Se c'è un giornale che rappresenta fedelmente le convulsioni ,
le speranze e le schizofrenie di certa sinistra politica questo
è senz'altro Il Manifesto, il quotidiano comunista considerato
da tanti come il male minore nel desolante panorama dell'informazione
stampata.
Il segreto di tale successo risiede principalmente nell'indubbia
capacità di interpretare malumori diffusi e di apparire come la
coscienza critica, persino sofisticata, dell'essere "di sinistra", ma
di non spingere mai le proprie analisi verso prassi realmente radicali
e conflittuali.
Così, da sempre, nelle sue pagine si possono leggere opinioni
anche fortemente in contrasto con le scelte moderate dei sindacati
concertativi e dei partiti della sinistra; ma mai viene consumata
un'effettiva rottura con essi e su basi coerentemente anticapitaliste.
Anzi, quelle realtà che, andando oltre le solite divergenze
più o meno lamentose, si rendono protagoniste di alternative
sindacali e politiche, sono di volta in volta sprezzantemente
minimizzate o ignorate, specie se connesse a pratiche
extraistituzionali di lotta e autorganizzazione.

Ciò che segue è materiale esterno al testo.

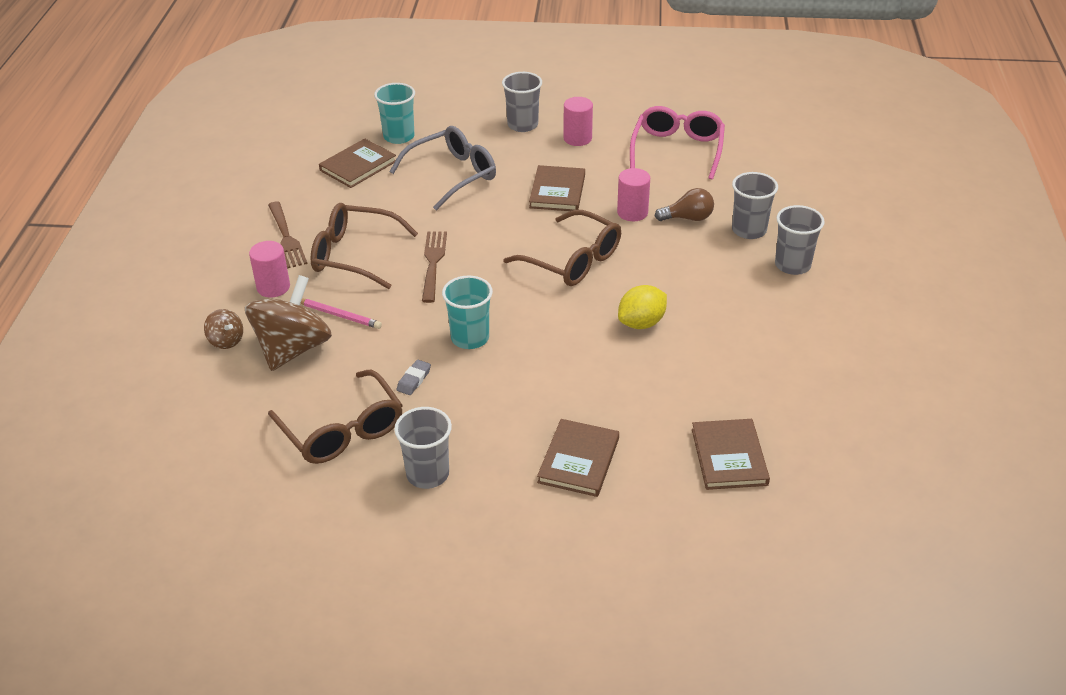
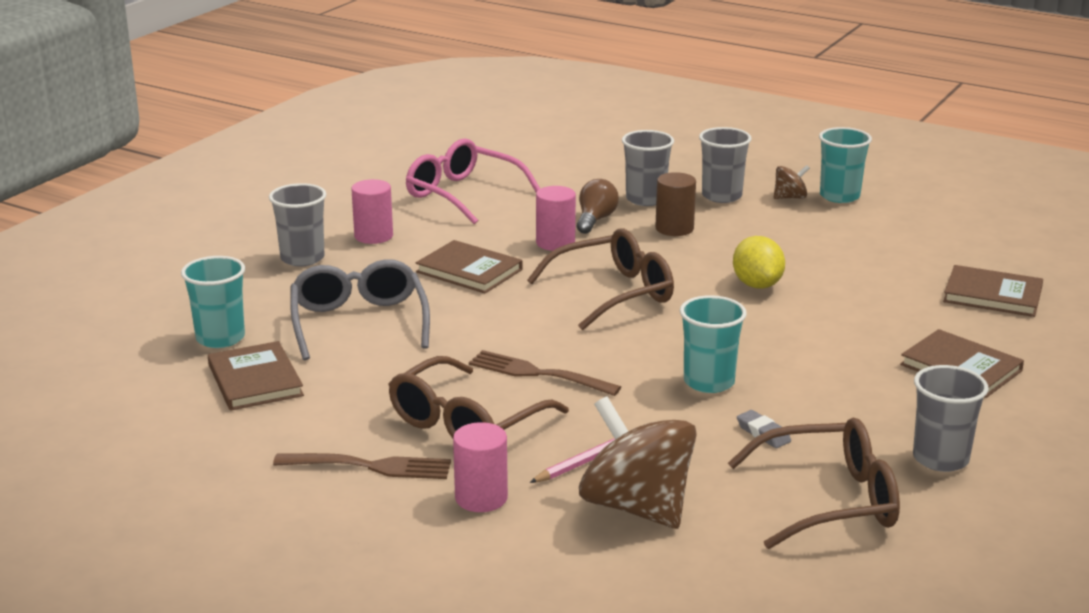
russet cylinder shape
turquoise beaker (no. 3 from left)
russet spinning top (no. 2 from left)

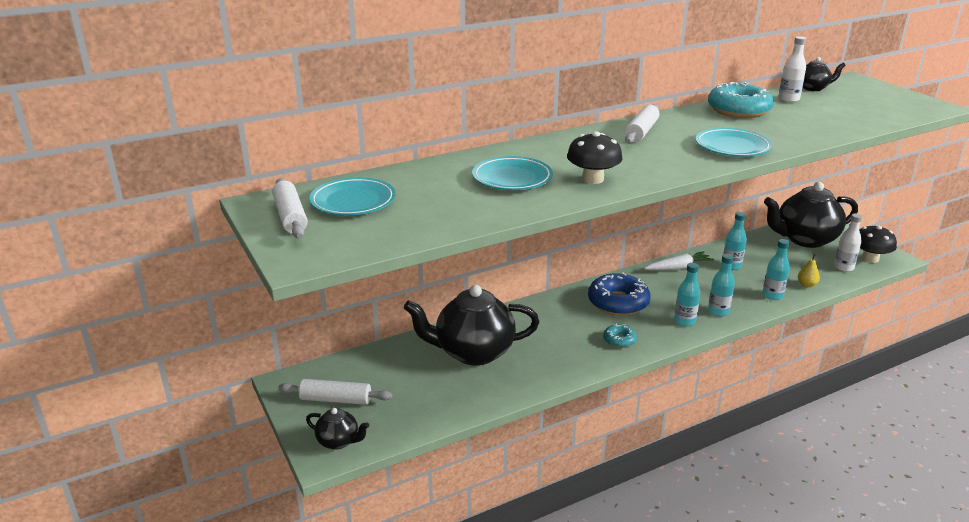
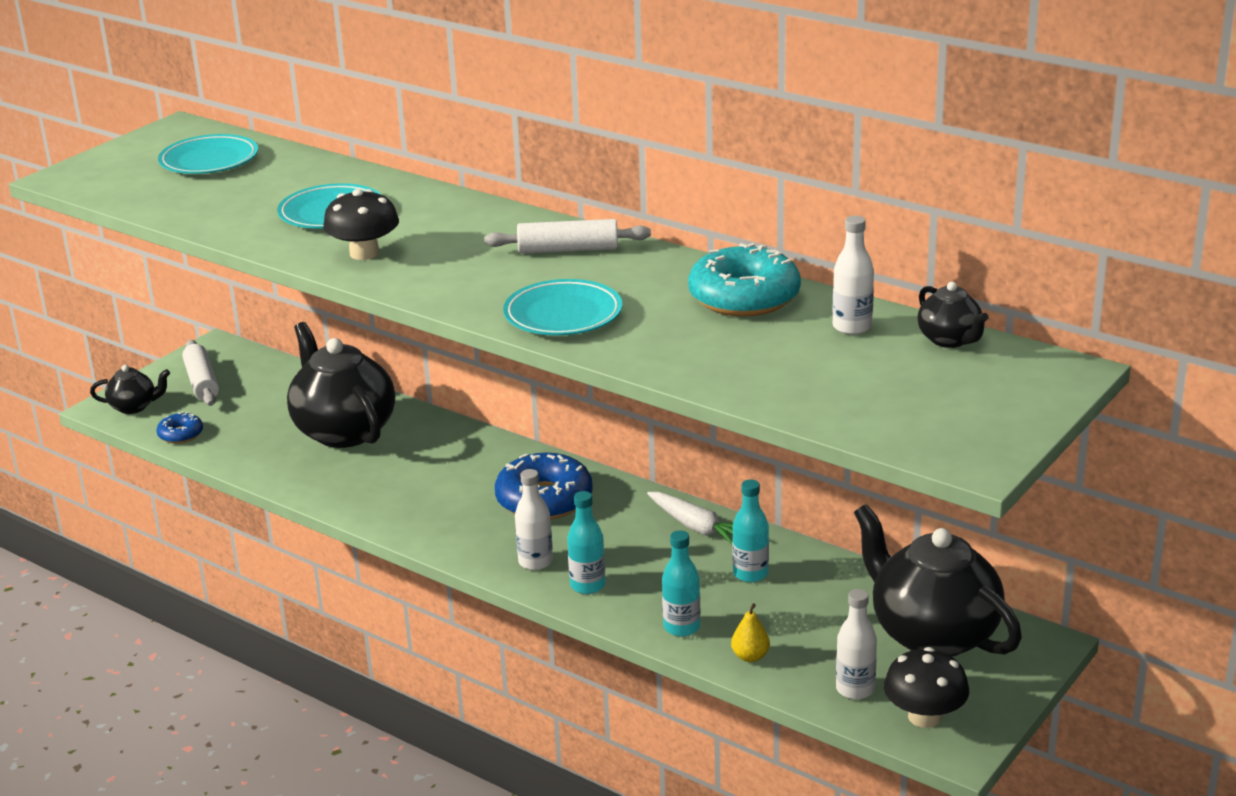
pure white rolling pin (no. 1 from left in the first image)
turquoise donut (no. 1 from left in the first image)
cobalt donut (no. 1 from left)
pure white bottle (no. 1 from left)
black tea pot (no. 1 from left)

Evidentemente il "buon conflitto sociale" che, a parole, piace tanto
alle poltrone de Il Manifesto dovrebbe comunque aver bisogno di una
rappresentanza partitica in parlamento.
Tale linea redazionale vale soprattutto in tempo di elezioni e, in
vista del prossimo appuntamento con le urne in aprile, stavolta affiora
in modo ancor più palese, nel tentativo di delegittimare
politicamente il serpeggiante astensionismo.
Così, nonostante che anche di recente, proprio su Il Manifesto
siano stati ospitati interventi e articoli, recanti persino le firme
illustri di Tronti e Revelli, crudamente autocritici verso il governo
di centrosinistra e la subalternità acritica che ha connotato
l'esperienza governativa della sedicente sinistra radicale, si è
subito corsi ai ripari attraverso gli "autorevoli" commenti di
redattori storici quali sono Rossana Rossanda e Valentino Parlato che,
rispettivamente, hanno definito "infantile" l'astensionismo e dato
indicazione di "voto veramente utile" per la Sinistra-Arcobaleno .
Silenzio pressoché tombale, invece, sulla circostanza che vede
presentarsi, sia a livello nazionale che locale, anche altre liste di
sinistra - con tanto di falce e martello nel simbolo - così come
riguardo il fatto che all'interno dei movimenti, da quello contro la
guerra a quello femminista, e dal sindacalismo di base la scelta dello
sciopero del voto sia largamente considerata e condivisa, forse come
non mai in precedenza.
Stavolta, infatti per i solerti redattori de Il Manifesto, il problema
non è tanto quello di eludere come di consueto la pratica
astensionista, storicamente sostenuta soltanto dall'anarchismo sociale
e da alcune tendenze del movimento comunista; ma di dover fare i conti
con una parte considerevole del cosiddetto popolo della sinistra ed
anche una buona percentuale dei propri lettori che non vogliono
più prestarsi ad un gioco perdente, sottostando alla logica
autolesionista della delega a favore di un presunto meno peggio.